Tuesday, June 07, 2005

Musings 43--Dad on D-Day

Last Monday it had been sixty years since my father, Dennis Murdock, had participated in the D-Day invasion. We were sitting on his porch watching the cat mess with the dog.

"Do you know where I was sixty years ago today?" asked Dad. Now I'm not one to look at a calendar, so I did not have a clue as to when the anniversary of D-Day was. So I ventured a guess, "Ah, in a C-47 flying around somewhere."

He just kind of shook his head and said, "We were preparing for the D-Day invasion." Well, it did not take long for the lights to come on in my head. Sometimes it is a distinct disadvantage not being the sharpest knife in the drawer.

Dad has remained in touch with many of his buddies from World War II. He had just gotten a letter from his best friend who lives in Texas. Apparently, his buddy had written an article about the D-Day invasion from an airman's point of view. He and Dad were radio operators in the same group of C-47's that carried the 82nd and 101st Airborne Divisions. I had heard these stories before, but this night he was interested in talking about a fellow radioman who did not come back.

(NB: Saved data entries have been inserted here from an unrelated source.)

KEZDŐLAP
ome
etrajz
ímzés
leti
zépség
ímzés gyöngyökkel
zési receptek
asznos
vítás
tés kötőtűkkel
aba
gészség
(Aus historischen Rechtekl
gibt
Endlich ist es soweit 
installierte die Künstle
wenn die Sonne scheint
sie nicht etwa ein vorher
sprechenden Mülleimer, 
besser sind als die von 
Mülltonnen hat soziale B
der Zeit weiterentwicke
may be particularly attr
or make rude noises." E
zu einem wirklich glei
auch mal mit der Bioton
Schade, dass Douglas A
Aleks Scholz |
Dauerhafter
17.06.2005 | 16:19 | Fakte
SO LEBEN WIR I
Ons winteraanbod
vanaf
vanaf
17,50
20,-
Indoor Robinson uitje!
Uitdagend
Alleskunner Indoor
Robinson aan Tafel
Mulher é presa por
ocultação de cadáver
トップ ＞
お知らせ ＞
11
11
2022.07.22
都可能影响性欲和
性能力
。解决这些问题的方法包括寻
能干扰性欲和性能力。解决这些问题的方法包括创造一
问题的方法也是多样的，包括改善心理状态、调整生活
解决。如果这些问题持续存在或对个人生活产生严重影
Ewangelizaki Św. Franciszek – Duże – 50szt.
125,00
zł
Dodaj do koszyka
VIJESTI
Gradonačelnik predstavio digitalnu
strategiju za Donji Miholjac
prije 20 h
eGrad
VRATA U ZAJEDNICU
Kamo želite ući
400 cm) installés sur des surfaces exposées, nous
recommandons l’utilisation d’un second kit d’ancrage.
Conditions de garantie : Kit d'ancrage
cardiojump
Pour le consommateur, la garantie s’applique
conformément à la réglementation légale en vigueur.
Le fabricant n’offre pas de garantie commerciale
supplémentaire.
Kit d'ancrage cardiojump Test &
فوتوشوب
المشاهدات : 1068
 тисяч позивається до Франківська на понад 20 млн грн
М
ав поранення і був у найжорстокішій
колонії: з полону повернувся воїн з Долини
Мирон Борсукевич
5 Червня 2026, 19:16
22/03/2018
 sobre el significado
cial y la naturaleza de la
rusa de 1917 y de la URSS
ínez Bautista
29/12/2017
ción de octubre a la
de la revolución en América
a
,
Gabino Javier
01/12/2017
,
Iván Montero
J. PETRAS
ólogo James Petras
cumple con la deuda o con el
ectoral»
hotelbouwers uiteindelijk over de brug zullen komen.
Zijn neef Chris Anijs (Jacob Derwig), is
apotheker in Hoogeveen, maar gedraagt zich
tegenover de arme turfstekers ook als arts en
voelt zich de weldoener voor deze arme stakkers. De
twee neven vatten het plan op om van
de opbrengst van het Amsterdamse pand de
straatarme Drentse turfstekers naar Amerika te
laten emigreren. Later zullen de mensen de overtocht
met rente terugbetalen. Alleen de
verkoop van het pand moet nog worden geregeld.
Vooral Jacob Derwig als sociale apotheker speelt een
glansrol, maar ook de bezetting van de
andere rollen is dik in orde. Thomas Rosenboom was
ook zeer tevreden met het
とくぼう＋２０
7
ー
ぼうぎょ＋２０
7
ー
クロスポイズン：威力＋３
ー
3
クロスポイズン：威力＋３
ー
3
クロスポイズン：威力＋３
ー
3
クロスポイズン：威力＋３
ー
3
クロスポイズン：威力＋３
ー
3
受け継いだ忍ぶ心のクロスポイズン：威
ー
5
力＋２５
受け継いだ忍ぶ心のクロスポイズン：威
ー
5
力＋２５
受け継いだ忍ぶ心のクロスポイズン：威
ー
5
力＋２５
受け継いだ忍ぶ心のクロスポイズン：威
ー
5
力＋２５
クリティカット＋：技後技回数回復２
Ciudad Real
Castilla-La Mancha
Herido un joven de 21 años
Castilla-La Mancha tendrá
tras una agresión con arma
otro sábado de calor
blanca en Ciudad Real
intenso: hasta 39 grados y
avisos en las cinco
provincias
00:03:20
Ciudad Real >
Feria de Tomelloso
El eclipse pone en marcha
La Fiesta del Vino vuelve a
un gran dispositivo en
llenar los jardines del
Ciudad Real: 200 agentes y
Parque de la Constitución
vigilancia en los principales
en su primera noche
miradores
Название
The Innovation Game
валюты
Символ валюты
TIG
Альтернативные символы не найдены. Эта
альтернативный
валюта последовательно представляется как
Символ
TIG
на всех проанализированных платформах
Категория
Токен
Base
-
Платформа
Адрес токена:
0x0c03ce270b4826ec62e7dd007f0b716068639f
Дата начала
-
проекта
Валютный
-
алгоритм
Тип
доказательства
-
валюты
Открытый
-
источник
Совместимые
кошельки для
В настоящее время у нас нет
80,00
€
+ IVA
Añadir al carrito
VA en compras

"My buddy in Texas wrote about our best friend, Bacon, who had a vision that he would not come back," Dad said. "It wasn't the first mission...it was the second. He came back from the first mission and got all his stuff in order and told us that he would not be back. You have to wonder how he knew, but he did know that he wouldn't return."

Now I have heard Dad speak of this before, and I had pretty much dismissed the idea of pre-cognation or predestination or visions of the future. In my mind, the future is evolving and we make choices that change the direction we go every day. It is not, to me, a good feeling to think that there is an appointed time for us to check out--a time that we cannot alter by actions. However, the story of Dad's buddy knowing he was about to die is sobering. It would be less so if I had not experienced other such events, which I will not go into at this time.

Dad said that when the planes returned from that mission that his buddy was dead, hit by a bullet from a German anti-aircraft gun. I guess it gives credence to the saying, "I've got a bullet with your name one it."

The Bible says, "It is appointed unto man once to die and after this the judgment." I always thought that this meant that we all die eventually. Maybe I was wrong. To me, the verse is not so clear as it once was.